* [ARTICLE]
In response to these and other disturbances and events, the CPP government took a number of landmark decisions to preserve the security of the state, all of which were subject to extensive debates in parliament and voting.

1. Alhaji Amadu Baba the Zerikin Zongo and Alhaji Othman Larden Lalemi key leaders of the Moslem Association Party who helped the NLM orchestrate violence in Ashanti were deported in line with colonial precedent of sending such unsavoury characters back to their countries of origin. Both men were shown by Justice Sarkodee Addo's Commission (investigating the Kumasi State Council and the Asanteman Council) to have been deeply mired in NLM's violence in Ashanti region and in recruiting non-Ghanaians to carry out acts of terrorism.

2. The Government set up commissions of inquiry headed by senior judges into affairs of the Abuakwa State Council, Kumasi State Council and the Asanteman Council and they found that in many cases, public money had been illegally diverted to fund the violent activities of NLM's Action Troopers.

3. To quell the outbreak of violence and disorder along tribal lines, the Government introduced the Avoidance of Discrimination Act to prohibit the establishment of political parties based solely on ethnic, racial or religious grounds. The Act's immediate impact was to trigger the merger of the NLM, Northern People's Party (NPP), Togoland Congress, Ga Adangbe Shifomo Kpee combined to form in a single opposition party, the United Party (UP).

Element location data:

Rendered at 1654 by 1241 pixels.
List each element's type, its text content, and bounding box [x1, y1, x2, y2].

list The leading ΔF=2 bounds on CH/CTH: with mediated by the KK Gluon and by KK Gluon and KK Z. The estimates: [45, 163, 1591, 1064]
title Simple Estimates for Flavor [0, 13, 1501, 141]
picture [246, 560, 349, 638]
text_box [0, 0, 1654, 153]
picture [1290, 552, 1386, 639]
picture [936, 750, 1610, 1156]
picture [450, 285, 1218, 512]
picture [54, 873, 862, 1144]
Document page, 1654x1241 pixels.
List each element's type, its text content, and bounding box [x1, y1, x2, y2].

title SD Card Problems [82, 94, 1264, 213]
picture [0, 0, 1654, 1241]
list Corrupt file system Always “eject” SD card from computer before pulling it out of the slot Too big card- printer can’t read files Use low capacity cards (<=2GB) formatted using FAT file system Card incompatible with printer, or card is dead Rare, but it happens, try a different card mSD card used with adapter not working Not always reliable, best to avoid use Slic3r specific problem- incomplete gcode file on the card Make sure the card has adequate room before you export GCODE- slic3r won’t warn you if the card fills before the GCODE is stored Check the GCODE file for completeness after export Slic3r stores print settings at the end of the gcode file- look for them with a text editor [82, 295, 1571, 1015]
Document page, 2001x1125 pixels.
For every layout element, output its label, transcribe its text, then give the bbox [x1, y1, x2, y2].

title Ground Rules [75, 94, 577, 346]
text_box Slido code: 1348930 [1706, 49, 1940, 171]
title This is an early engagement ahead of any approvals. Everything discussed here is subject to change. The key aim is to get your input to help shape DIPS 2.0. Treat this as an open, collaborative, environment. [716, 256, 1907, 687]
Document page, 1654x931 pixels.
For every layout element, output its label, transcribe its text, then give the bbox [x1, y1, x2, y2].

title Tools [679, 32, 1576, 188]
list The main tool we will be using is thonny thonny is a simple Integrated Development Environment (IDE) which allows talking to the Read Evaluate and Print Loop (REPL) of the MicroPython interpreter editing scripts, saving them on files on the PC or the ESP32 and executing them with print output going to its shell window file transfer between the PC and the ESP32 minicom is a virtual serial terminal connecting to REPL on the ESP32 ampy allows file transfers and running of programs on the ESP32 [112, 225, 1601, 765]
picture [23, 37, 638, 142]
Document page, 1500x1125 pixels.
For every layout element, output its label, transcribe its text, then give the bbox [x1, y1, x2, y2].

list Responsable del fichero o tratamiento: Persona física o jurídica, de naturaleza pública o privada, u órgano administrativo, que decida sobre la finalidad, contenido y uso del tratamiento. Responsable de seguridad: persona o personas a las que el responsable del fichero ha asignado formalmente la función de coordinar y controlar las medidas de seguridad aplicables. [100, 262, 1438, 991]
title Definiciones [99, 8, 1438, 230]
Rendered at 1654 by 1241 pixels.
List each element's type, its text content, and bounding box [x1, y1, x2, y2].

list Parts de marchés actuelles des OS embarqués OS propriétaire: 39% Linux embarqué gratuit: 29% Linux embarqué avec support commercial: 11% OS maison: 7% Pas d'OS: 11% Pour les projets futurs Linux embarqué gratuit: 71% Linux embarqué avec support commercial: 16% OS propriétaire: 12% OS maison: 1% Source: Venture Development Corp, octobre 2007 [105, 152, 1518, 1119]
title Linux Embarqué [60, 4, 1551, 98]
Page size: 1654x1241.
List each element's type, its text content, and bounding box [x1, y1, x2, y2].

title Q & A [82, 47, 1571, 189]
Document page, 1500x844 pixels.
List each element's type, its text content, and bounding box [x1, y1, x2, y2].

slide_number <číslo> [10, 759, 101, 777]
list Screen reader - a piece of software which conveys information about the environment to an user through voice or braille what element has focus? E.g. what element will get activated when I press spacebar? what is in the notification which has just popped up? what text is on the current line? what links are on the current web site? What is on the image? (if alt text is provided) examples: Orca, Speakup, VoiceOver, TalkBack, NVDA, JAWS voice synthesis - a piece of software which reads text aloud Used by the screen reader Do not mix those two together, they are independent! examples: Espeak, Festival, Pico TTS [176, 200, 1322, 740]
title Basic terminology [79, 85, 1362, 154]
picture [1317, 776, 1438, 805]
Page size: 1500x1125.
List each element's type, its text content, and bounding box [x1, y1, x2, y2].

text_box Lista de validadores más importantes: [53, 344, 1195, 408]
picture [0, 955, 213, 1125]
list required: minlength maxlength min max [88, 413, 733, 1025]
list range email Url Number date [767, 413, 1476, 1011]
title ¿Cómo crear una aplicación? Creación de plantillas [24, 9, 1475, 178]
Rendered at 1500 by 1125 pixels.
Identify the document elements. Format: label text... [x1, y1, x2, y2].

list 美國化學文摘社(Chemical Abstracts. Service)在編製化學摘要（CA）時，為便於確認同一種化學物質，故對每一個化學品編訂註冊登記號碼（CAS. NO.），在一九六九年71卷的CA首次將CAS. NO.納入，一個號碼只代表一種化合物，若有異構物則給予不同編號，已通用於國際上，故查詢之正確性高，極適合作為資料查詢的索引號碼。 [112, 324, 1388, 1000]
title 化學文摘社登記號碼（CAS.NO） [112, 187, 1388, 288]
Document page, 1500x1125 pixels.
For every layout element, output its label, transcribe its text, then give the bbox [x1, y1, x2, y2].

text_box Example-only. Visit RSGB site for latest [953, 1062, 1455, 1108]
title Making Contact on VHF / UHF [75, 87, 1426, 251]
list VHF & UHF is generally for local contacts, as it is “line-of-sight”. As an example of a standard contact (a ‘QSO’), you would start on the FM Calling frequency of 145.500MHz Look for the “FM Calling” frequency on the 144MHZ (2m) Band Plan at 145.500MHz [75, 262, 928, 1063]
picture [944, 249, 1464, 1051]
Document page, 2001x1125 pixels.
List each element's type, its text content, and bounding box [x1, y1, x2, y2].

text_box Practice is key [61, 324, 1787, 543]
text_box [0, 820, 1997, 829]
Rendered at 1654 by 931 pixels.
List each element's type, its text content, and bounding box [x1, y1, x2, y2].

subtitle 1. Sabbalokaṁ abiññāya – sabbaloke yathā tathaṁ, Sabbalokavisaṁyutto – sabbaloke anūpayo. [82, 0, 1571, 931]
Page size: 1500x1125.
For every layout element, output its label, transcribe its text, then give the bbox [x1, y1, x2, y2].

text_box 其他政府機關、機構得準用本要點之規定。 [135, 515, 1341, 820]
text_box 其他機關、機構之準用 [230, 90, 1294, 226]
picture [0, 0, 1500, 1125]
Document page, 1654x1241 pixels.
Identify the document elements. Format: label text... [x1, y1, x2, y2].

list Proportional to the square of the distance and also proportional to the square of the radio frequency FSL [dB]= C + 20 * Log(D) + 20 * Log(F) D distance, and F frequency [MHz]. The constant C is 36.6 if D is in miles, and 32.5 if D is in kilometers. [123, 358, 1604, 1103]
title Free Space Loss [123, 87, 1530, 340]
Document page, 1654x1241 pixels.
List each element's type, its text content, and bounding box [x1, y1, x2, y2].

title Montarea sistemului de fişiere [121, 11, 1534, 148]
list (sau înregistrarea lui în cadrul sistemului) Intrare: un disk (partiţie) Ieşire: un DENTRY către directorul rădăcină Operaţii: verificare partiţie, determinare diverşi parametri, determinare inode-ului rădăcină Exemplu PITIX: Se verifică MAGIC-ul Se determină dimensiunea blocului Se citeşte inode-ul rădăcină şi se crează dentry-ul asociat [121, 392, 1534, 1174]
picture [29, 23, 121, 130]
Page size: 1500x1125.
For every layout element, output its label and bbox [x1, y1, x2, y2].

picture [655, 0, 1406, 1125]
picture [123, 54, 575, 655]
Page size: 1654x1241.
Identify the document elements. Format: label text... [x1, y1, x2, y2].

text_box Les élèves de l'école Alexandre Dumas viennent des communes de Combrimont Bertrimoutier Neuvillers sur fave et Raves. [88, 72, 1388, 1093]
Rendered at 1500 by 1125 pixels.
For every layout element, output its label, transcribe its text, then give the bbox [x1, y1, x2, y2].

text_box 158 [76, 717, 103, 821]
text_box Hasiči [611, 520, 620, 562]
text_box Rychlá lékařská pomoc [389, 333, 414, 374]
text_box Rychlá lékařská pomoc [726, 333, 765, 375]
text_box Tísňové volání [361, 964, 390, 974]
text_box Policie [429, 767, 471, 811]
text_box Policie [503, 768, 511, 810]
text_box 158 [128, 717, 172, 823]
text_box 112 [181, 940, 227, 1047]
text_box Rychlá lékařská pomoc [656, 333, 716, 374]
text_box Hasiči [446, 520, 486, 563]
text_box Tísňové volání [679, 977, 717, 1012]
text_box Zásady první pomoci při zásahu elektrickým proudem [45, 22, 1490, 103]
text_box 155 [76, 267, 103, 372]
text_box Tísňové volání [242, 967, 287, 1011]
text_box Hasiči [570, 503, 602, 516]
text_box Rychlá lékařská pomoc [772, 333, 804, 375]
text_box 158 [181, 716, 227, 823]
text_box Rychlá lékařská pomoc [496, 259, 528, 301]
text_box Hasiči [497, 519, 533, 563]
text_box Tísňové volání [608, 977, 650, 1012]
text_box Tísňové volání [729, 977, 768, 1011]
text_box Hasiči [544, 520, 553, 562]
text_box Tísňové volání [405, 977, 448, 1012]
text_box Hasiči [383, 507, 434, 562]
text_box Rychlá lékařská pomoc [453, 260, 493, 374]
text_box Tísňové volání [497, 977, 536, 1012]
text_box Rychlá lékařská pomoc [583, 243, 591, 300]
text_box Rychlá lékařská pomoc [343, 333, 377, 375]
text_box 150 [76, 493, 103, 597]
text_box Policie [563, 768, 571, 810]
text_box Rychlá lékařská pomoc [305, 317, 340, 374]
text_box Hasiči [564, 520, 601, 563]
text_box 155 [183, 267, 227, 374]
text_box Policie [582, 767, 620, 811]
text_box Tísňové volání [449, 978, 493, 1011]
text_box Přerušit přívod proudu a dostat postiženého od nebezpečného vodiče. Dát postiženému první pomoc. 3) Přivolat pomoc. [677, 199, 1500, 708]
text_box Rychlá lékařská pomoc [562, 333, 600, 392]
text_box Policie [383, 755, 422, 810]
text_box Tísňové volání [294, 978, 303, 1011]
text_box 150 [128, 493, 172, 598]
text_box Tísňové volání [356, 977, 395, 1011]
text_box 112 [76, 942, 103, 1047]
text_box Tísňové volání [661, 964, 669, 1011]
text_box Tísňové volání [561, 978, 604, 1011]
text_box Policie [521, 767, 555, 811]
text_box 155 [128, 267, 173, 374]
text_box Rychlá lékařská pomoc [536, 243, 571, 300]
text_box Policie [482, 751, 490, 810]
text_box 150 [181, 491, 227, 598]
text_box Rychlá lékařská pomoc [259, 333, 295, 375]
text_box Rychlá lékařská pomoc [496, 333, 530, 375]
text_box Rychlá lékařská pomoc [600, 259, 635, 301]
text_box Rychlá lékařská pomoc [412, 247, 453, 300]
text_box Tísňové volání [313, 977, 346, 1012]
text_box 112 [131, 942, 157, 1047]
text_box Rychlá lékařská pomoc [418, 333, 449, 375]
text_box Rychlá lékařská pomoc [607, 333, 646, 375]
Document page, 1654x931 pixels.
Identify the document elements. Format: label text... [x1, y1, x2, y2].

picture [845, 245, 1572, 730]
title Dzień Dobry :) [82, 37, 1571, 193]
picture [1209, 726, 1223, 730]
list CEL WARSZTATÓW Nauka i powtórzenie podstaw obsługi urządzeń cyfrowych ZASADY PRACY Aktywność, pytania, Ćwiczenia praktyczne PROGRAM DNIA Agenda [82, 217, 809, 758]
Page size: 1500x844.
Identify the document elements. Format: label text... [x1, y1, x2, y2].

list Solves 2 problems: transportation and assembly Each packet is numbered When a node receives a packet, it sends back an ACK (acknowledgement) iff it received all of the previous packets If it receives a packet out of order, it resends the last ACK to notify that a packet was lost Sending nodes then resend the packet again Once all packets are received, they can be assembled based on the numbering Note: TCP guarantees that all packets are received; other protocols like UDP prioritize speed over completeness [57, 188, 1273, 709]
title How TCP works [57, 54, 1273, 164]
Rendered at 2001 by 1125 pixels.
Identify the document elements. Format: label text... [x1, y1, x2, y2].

* [DIRECTION A]
Return the stretch of the passage on the CPP government's security decisions from "1. Alhaji Amadu" through "acts of terrorism.".
* [DIRECTION B]
Answer these questions using the passage on the CPP government's security decisions:
(i) Which party did Alhaji Amadu Baba and Alhaji Othman Larden Lalemi lead?
(ii) According to the commissions of inquiry, what had public money been illegally diverted to fund?
(iii) What was the name of the single opposition party formed by the merger?

* [WORKED ANSWER A]
1. Alhaji Amadu Baba the Zerikin Zongo and Alhaji Othman Larden Lalemi key leaders of the Moslem Association Party who helped the NLM orchestrate violence in Ashanti were deported in line with colonial precedent of sending such unsavoury characters back to their countries of origin. Both men were shown by Justice Sarkodee Addo's Commission (investigating the Kumasi State Council and the Asanteman Council) to have been deeply mired in NLM's violence in Ashanti region and in recruiting non-Ghanaians to carry out acts of terrorism.

* [WORKED ANSWER B]
(i) The Moslem Association Party
(ii) The violent activities of NLM's Action Troopers
(iii) The United Party (UP)